Her Relationship with Ronald Reagan
               Ronald Reagan, in preparation for his 1976 presidential run, went to a few foreign countries to improve his foreign policy credentials. In the UK, he was sure to visit Thatcher on April 9th, 1975. Denis Thatcher had seen Reagan speak in 1969 and gave him high praise. They had only planned to meet for 45 minutes but stayed to talk for an hour and a half. Thatcher recalled being won over by his charm and Reagan recalled that it was immediately evident that they “were soul mates when it came to reducing government and expanding freedom.”
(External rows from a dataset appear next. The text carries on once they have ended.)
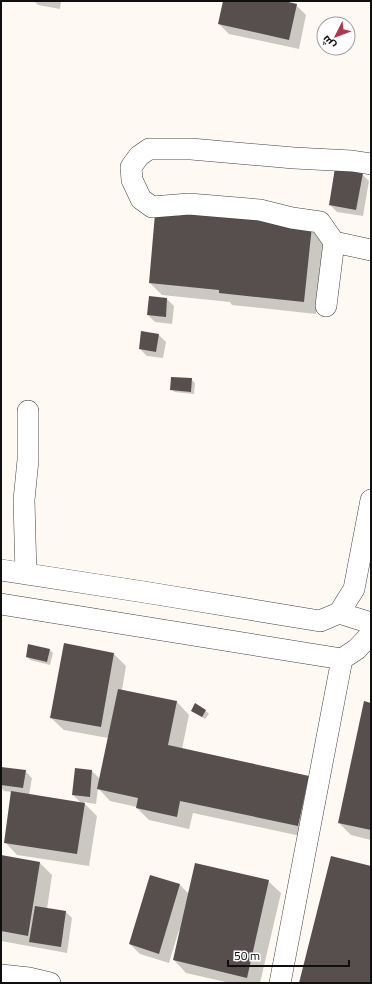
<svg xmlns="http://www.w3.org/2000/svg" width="372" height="984" viewBox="0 0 372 984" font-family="Georgia,Cairo,serif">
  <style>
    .shadow { fill: #0003 }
    .building { fill: #574f4d }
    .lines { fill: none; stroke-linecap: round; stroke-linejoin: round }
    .minor-casing { stroke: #424242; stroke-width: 22 }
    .minor { stroke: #fff; stroke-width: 21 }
  </style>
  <rect width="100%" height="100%" fill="#fefaf3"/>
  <path class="shadow" d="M34,1H61L60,9L38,5Z
    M224,1H279L296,5L306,15L299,49L229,34L219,24Z
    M362,174L369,181L363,216L337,212L330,205Z
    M311,226L324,239L316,314L232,305L230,302L162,295L150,283Z
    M167,299L174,306L172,324L155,322L148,315Z
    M159,335L166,342L163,358L147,356L140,349Z
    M191,379L195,383L194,394L175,392L171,389Z
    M50,650L53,653L50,665L30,660L27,657Z
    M114,654L126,666L122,690L177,702L189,715L182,749L308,776L321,789L310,838L193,813L189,829L149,820L137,808V807L110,801L98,788L96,804L83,802L97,816L89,866L17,855L5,842L12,792L4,791L1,787V768L25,771L32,778L29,795L81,803L73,795L92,771L100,779L108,738L64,730L51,718Z
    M371,704V840L351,835L339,823Z
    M205,710L209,714L205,719L192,711Z
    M1,856L40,863L52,875L47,909L65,911L72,918L67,953L1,941Z
    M151,876L180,885L189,894L268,881L281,893L260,983H230L186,973L174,960L181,930H179L169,963L140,954L130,944Z"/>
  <path class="building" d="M223,1H284L297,4L289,40L218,24Z
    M335,168L363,173L356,210L329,205Z
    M180,212L312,226L304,302L219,293V290L149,283L155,214L180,216Z
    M149,296L167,298L166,317L147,315Z
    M141,331L159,334L156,352L139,349Z
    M171,377L192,378L191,392L170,390Z
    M64,643L114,653L101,727L50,718Z
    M28,644L50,649L47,662L26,657Z
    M118,689L177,701L168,745L309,776L298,826L180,801L177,817L136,808L138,798L97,789Z
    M364,701L371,703V830L338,823Z
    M195,703L206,710L202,717L191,711Z
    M1,767L26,770L23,788L1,785Z
    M75,768L92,770L90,797L72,795Z
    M11,791L85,803L77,854L4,843Z
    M1,855L40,862L28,936L1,931Z
    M331,856L371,866V983H299Z
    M195,863L269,880L247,978L173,960Z
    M150,875L180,884L159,954L129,944Z
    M35,906L66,911L61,947L29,942Z"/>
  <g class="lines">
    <defs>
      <path id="minor" d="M371,164L352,161L294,158L191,149H149L139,156L131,167L132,180L141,199L152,207L189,204L260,210L292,218L320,222L334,242L371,250
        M326,306L334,242
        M1,570L144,592L320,621L339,613L354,589L371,500
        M26,574L24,500L28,460V411
        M1,604L342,659L357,649L371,634
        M339,613L371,623
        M1,975L29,978L50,983
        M280,983L342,659"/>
    </defs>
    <use href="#minor" class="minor-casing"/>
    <use href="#minor" class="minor"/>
  </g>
  <rect width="372" height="984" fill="none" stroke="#0f0f0f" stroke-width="4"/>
  <g transform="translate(336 36) rotate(228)"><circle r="19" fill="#ffffff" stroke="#9f9f9f"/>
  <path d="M0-3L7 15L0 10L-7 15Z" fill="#b2344f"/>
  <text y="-6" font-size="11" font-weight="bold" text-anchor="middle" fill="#0f0f0f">ش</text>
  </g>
  <path d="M228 960v6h121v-6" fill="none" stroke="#0f0f0f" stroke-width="2"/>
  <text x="234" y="960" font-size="12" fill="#0f0f0f" stroke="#ffffff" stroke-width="3" paint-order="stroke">50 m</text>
</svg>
               When she won the premiership in 1979, Reagan was the first foreign politician to call her. Since he wasn’t too important at the time, the switchboard didn’t even put him through, though they managed to talk a few days later. Always close, it seems like Thatcher was the dominant partner in the relationship. Everything I read about Reagan, this book included, seems to suggest a general lack of respect from others regarding his knowledge of the issues. A great leader and communicator, he was out of his element when discussing specific policy issues and Thatcher exploited this to get her way.

Conclusion
               This meticulously researched book is very well-written and an engaging portrait of the early years of the future Prime Minister and her early challenges in the important role. I really enjoyed the book and look forward to reading the rest of the series.

Miscellaneous Facts
  • The first time Thatcher was called the “Iron Lady” was in Red Star, the newspaper of the Russian Red Army. They were trying to insult her by comparing her with Bismarck, known as “The Iron Chancellor,” but she liked the nickname and took it as her own.
  • Politicians in Britain bring some of their own staff, but most are staffed by the civil service and the party.
  • In 1982, Mark Thatcher, the PM’s son went missing when on a race through the deserts of Algeria. He was thought missing but found after a few days in his broken-down car.